Working Principle
An anemometer measures wind speed. The most common type for embedded systems is the cup anemometer: three or four hemispherical cups mounted on a vertical rotor shaft. Wind pushes the cups, spinning the rotor at a speed proportional to wind velocity. A reed switch or Hall-effect sensor inside the shaft generates one pulse per revolution, allowing the MCU to calculate wind speed from the pulse frequency.
Other types include: Vane anemometers (rotating propeller), hot-wire anemometers (cooling rate of a heated wire), and ultrasonic anemometers (transit time of ultrasonic pulses between transducers).
Electrical Characteristics
| Parameter | Typical Cup Anemometer |
|---|---|
| Wind Speed Range | 0.3–70 m/s (0.7–157 mph) |
| Starting Threshold | ~0.3 m/s (very light breeze) |
| Output Signal | Open-collector pulse (reed switch or Hall effect) |
| Pulses per Revolution | 1 or 2 (model dependent) |
| Calibration Factor | ~2.4 km/h per Hz (model specific) |
| Supply (for Hall-effect type) | 3.3–5 V |
| Operating Temperature | -40 to +65 °C |
| Mounting | M8/M10 threaded mast mount |
Interfacing with an MCU
Connect one pulse wire to an MCU interrupt-capable GPIO with a 10 kΩ pull-up resistor (the output is typically open-collector/drain).

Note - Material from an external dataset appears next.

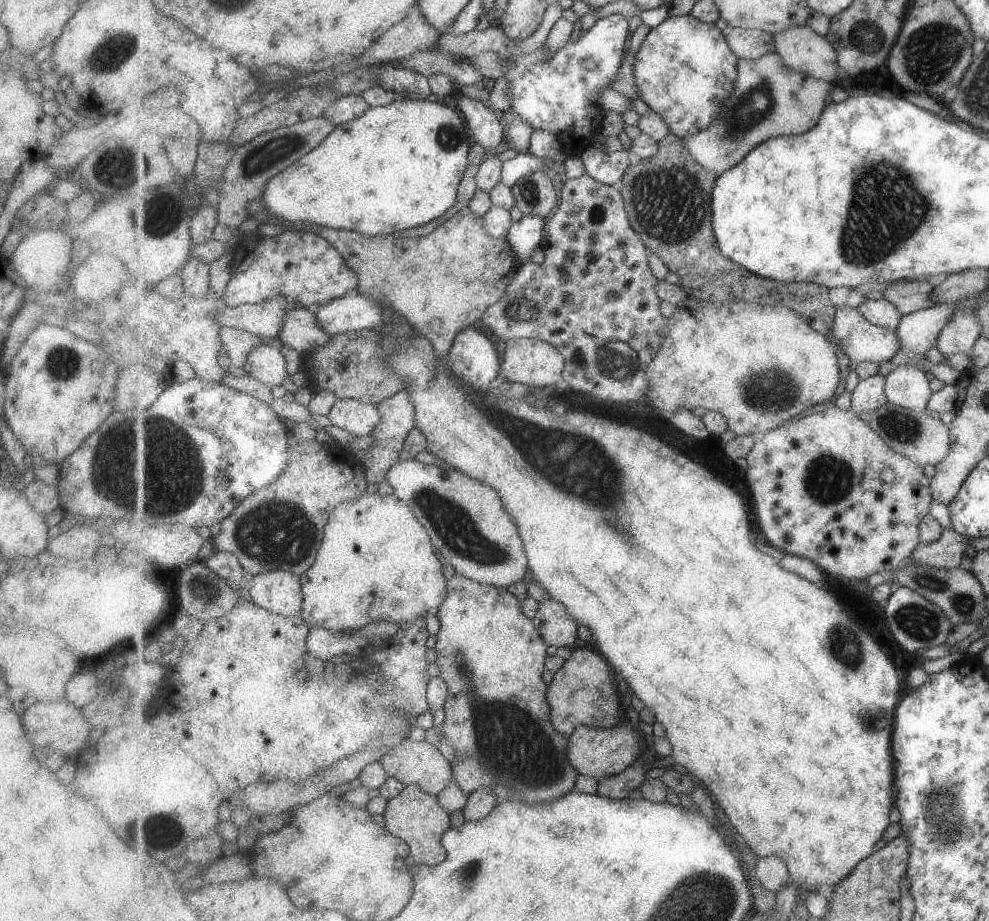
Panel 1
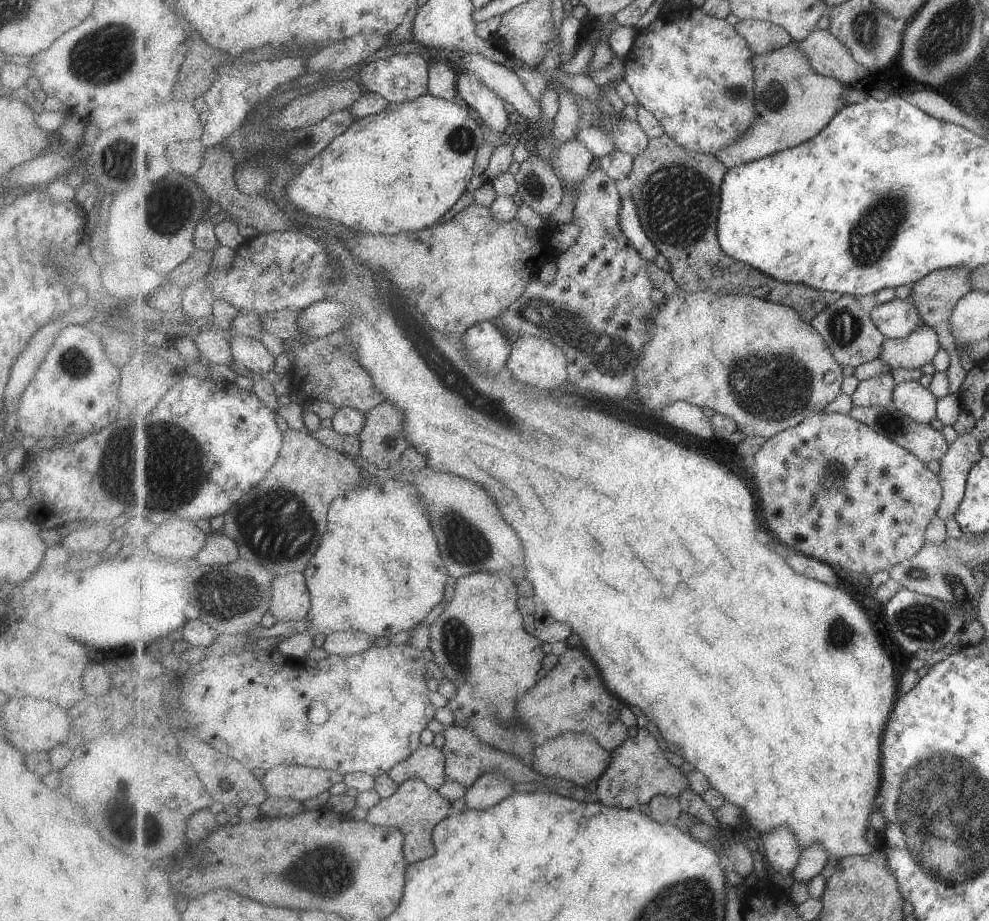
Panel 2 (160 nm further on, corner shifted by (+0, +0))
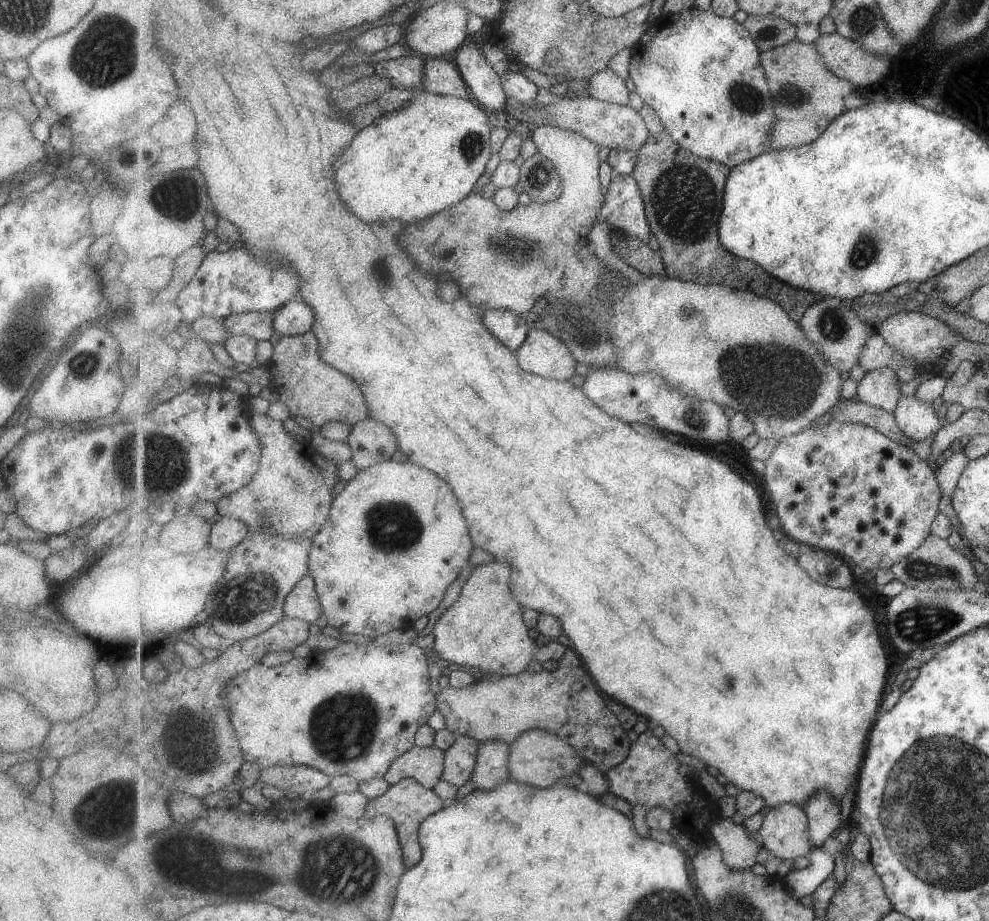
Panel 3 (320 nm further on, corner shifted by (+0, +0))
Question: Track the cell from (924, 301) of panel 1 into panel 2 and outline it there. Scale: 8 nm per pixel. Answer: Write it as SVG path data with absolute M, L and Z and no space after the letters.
M949 267L930 272L925 278L922 278L913 286L909 297L919 309L925 324L939 332L941 346L945 348L945 352L947 352L951 358L960 358L960 354L956 351L954 338L950 334L948 318L957 300L972 290L971 272L972 270L969 270L967 267Z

Count pulses over a fixed time window (1–3 seconds) and apply the calibration factor: wind_speed = pulse_frequency × calibration_factor.
Calibration
- Manufacturer factor: Use the datasheet calibration constant (e.g., wind_speed_mph = frequency × 1.492). If unavailable, calibrate against a reference meter
- Wind tunnel: Professional calibration uses a wind tunnel with known air velocity
- Field comparison: Mount alongside a known calibrated anemometer and develop a linear correction curve
- Averaging: Wind is gusty — average over 2–10 second windows. Report both sustained speed and gust (peak speed in measurement interval)
Code Example
/*
* Cup Anemometer — Wind Speed (Arduino)
* Wiring: Pulse wire → D2 (interrupt), 10kΩ pull-up to VCC
* Other wire → GND
*/
#define ANEMO_PIN 2
#define CAL_FACTOR 2.4 /* km/h per Hz (adjust per model) */
#define MEASURE_MS 3000 /* 3-second measurement window */
volatile unsigned long pulseCount = 0;
void anemoPulse() {
pulseCount++;
}
void setup() {
Serial.begin(9600);
pinMode(ANEMO_PIN, INPUT_PULLUP);
attachInterrupt(digitalPinToInterrupt(ANEMO_PIN),
anemoPulse, FALLING);
Serial.println("Anemometer Ready");
}
void loop() {
pulseCount = 0;
delay(MEASURE_MS);
noInterrupts();
unsigned long count = pulseCount;
interrupts();
float freq = (float)count / (MEASURE_MS / 1000.0);
float speed_kmh = freq * CAL_FACTOR;
float speed_ms = speed_kmh / 3.6;
Serial.print("Pulses: "); Serial.print(count);
Serial.print(" Freq: "); Serial.print(freq, 1);
Serial.print(" Hz Speed: ");
Serial.print(speed_kmh, 1); Serial.print(" km/h (");
Serial.print(speed_ms, 1); Serial.println(" m/s)");
}
Real-World Applications
Weather Stations, Wind Farms & HVAC Systems
Anemometers are used in professional and DIY weather stations, wind turbine siting surveys, construction crane safety (auto-lockout above wind threshold), airport wind monitoring, sailing performance systems, HVAC air flow measurement, drone flight planning, and agricultural frost warning systems (wind speed affects frost formation).
Limitations
- Starting threshold: Cup anemometers cannot measure very calm winds (<0.3 m/s); cups need minimum force to overcome friction.
- Overspecification in gusts: Cup anemometers slightly over-read during rapid deceleration; they speed up faster than they slow down.
- Maintenance: Bearings wear out in harsh environments; annual maintenance needed for accuracy.
- No direction: A cup anemometer only measures speed, not direction; pair with a wind vane for full vector measurement.
- Icing: In freezing conditions, ice on the cups stops rotation; heated anemometers exist for polar/mountain installations.